KEYTRUDA, in combination with fluoropyrimidine- and platinum-containing chemotherapy, is indicated for the first-line treatment of adults with locally advanced unresectable or metastatic HER2-negative gastric or gastroesophageal junction (GEJ) adenocarcinoma.

Esophageal Cancer

KEYTRUDA is indicated for the treatment of patients with locally advanced or metastatic esophageal or gastroesophageal junction (GEJ) (tumors with epicenter 1 to 5 centimeters above the GEJ) carcinoma that is not amenable to surgical resection or definitive chemoradiation either:

in combination with platinum- and fluoropyrimidine-based chemotherapy, or
as a single agent after one or more prior lines of systemic therapy for patients with tumors of squamous cell histology that express PD-L1 (CPS ≥10) as determined by an FDA-approved test.
Cervical Cancer

KEYTRUDA, in combination with chemotherapy, with or without bevacizumab, is indicated for the treatment of patients with persistent, recurrent, or metastatic cervical cancer whose tumors express PD-L1 (CPS ≥1) as determined by an FDA-approved test.

KEYTRUDA, as a single agent, is indicated for the treatment of patients with recurrent or metastatic cervical cancer with disease progression on or after chemotherapy whose tumors express PD-L1 (CPS ≥1) as determined by an FDA-approved test.

Hepatocellular Carcinoma

KEYTRUDA is indicated for the treatment of patients with hepatocellular carcinoma (HCC) who have been previously treated with sorafenib. This indication is approved under accelerated approval based on tumor response rate and durability of response. Continued approval for this indication may be contingent upon verification and description of clinical benefit in the confirmatory trials.

Biliary Tract Cancer

KEYTRUDA, in combination with gemcitabine and cisplatin, is indicated for the treatment of patients with locally advanced unresectable or metastatic biliary tract cancer (BTC).

Merkel Cell Carcinoma

KEYTRUDA is indicated for the treatment of adult and pediatric patients with recurrent locally advanced or metastatic Merkel cell carcinoma (MCC).

Renal Cell Carcinoma

KEYTRUDA, in combination with axitinib, is indicated for the first-line treatment of adult patients with advanced renal cell carcinoma (RCC).

KEYTRUDA is indicated for the adjuvant treatment of patients with RCC at intermediate-high or high risk of recurrence following nephrectomy, or following nephrectomy and resection of metastatic lesions.

Endometrial Carcinoma

KEYTRUDA, as a single agent, is indicated for the treatment of patients with advanced endometrial carcinoma that is MSI-H or dMMR, as determined by an FDA-approved test, who have disease progression following prior systemic therapy in any setting and are not candidates for curative surgery or radiation.

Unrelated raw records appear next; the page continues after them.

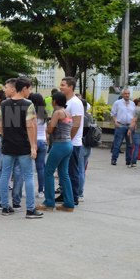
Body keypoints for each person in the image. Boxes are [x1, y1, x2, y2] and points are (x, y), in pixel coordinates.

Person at [0, 76, 43, 218]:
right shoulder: (28, 104)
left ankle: (5, 206)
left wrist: (7, 137)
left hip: (8, 145)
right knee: (28, 175)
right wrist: (33, 147)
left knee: (5, 174)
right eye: (29, 88)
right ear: (24, 88)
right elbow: (30, 126)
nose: (30, 91)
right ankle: (30, 209)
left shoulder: (3, 104)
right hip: (23, 145)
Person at [36, 92, 74, 212]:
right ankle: (69, 203)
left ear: (55, 101)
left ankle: (49, 202)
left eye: (52, 100)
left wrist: (48, 128)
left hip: (59, 145)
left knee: (48, 171)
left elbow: (50, 130)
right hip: (68, 144)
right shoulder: (67, 112)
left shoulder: (57, 113)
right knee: (64, 174)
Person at [0, 79, 24, 211]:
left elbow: (0, 126)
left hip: (7, 141)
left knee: (2, 171)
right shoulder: (27, 104)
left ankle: (1, 201)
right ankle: (16, 202)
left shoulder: (4, 104)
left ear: (13, 89)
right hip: (22, 142)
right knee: (18, 171)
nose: (3, 90)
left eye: (6, 87)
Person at [57, 77, 83, 206]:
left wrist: (68, 140)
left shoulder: (76, 103)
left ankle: (74, 196)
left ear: (71, 87)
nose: (61, 87)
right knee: (64, 171)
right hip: (66, 142)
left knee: (72, 170)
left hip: (73, 143)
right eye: (61, 85)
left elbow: (76, 124)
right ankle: (65, 194)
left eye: (63, 85)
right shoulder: (68, 102)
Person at [29, 93, 47, 200]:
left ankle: (27, 190)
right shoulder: (43, 113)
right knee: (41, 168)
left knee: (29, 168)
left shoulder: (31, 114)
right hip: (43, 141)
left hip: (33, 142)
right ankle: (41, 190)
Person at [110, 89, 135, 166]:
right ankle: (114, 159)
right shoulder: (117, 103)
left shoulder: (132, 104)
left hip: (129, 126)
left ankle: (128, 160)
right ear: (122, 94)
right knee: (117, 144)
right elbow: (113, 114)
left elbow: (134, 115)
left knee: (130, 144)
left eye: (128, 93)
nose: (127, 95)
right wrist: (116, 123)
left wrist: (133, 125)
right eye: (125, 93)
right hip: (120, 126)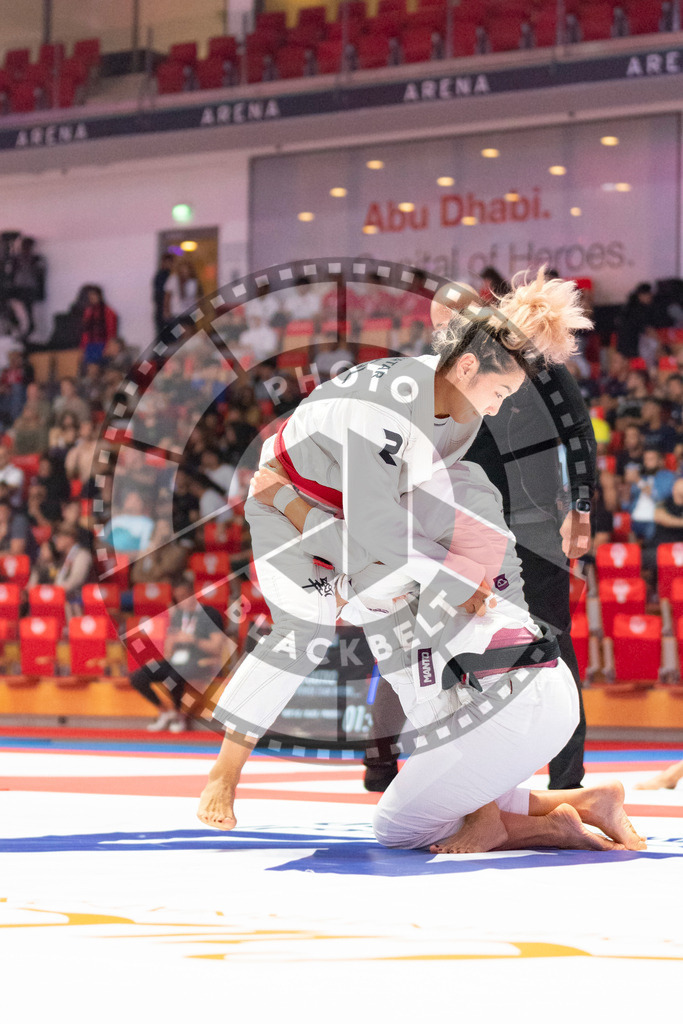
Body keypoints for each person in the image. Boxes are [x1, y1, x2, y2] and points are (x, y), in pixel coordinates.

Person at [196, 268, 592, 830]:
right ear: (471, 366)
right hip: (289, 505)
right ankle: (225, 774)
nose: (502, 409)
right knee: (303, 631)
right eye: (501, 393)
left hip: (366, 507)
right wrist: (453, 575)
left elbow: (442, 505)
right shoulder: (387, 406)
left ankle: (480, 801)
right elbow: (374, 536)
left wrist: (482, 579)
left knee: (409, 629)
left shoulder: (461, 407)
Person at [130, 575, 226, 733]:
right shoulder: (178, 616)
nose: (181, 601)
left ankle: (179, 716)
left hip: (200, 662)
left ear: (193, 594)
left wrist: (193, 640)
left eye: (184, 597)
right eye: (178, 598)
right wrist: (171, 644)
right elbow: (168, 652)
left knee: (174, 676)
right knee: (139, 677)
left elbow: (216, 648)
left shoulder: (210, 614)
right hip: (176, 662)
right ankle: (166, 712)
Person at [80, 286, 118, 366]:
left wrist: (109, 346)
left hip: (103, 344)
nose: (92, 298)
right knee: (90, 367)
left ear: (99, 296)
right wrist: (83, 347)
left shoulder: (108, 312)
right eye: (90, 296)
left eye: (94, 295)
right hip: (90, 346)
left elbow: (111, 331)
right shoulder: (88, 312)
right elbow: (85, 331)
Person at [153, 252, 174, 335]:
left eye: (170, 262)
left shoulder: (172, 275)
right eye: (167, 262)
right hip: (162, 311)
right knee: (164, 336)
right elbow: (159, 295)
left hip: (168, 311)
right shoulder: (161, 276)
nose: (169, 264)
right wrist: (165, 309)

Tumor Mutational Burden-High Cancer

KEYTRUDA is indicated for the treatment of adult and pediatric patients with unresectable or metastatic tumor mutational burden-high (TMB-H) [≥10 mutations/megabase] solid tumors, as determined by an FDA-approved test, that have progressed following prior treatment and who have no satisfactory alternative treatment options. This indication is approved under accelerated approval based on tumor response rate and durability of response. Continued approval for this indication may be contingent upon verification and description of clinical benefit in the confirmatory trials. The safety and effectiveness of KEYTRUDA in pediatric patients with TMB-H central nervous system cancers have not been established.

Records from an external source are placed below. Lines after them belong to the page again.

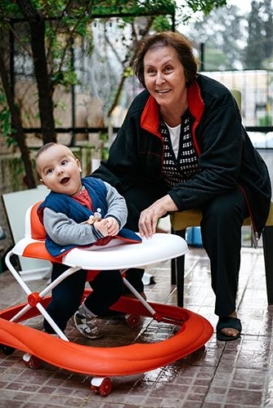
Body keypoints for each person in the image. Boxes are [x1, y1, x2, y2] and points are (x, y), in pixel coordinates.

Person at [92, 31, 271, 341]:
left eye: (168, 69)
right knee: (125, 202)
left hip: (229, 182)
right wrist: (84, 195)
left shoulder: (216, 100)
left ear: (187, 72)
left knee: (221, 210)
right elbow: (118, 167)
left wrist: (164, 203)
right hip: (168, 180)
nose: (159, 80)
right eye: (151, 71)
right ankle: (123, 290)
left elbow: (222, 172)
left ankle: (227, 309)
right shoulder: (141, 109)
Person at [35, 143, 141, 339]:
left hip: (100, 255)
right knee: (66, 300)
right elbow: (60, 232)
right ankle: (51, 331)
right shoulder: (52, 206)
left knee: (114, 288)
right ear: (45, 182)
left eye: (64, 163)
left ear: (78, 165)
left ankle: (85, 315)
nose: (59, 171)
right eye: (50, 171)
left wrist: (114, 219)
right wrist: (92, 231)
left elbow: (117, 201)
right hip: (71, 259)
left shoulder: (99, 185)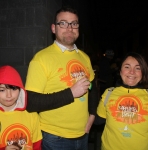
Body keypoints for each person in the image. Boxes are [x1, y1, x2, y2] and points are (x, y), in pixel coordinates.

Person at [25, 7, 98, 150]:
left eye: (74, 23)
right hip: (55, 138)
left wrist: (93, 114)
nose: (69, 28)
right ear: (54, 28)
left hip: (83, 133)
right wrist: (70, 93)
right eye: (63, 23)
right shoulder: (41, 59)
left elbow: (93, 87)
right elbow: (31, 102)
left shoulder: (84, 57)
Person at [97, 52, 148, 150]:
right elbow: (98, 121)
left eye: (137, 68)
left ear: (143, 72)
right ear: (120, 71)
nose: (132, 72)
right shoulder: (109, 93)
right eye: (127, 67)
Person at [0, 65, 42, 150]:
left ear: (20, 90)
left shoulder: (31, 115)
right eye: (2, 90)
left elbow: (37, 145)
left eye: (14, 89)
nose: (9, 95)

Cutaneous Squamous Cell Carcinoma

KEYTRUDA is indicated for the treatment of patients with recurrent or metastatic cutaneous squamous cell carcinoma (cSCC) or locally advanced cSCC that is not curable by surgery or radiation.

Triple-Negative Breast Cancer

KEYTRUDA is indicated for the treatment of patients with high-risk early-stage triple-negative breast cancer (TNBC) in combination with chemotherapy as neoadjuvant treatment, and then continued as a single agent as adjuvant treatment after surgery.

KEYTRUDA, in combination with chemotherapy, is indicated for the treatment of patients with locally recurrent unresectable or metastatic TNBC whose tumors express PD-L1 (CPS ≥10) as determined by an FDA-approved test.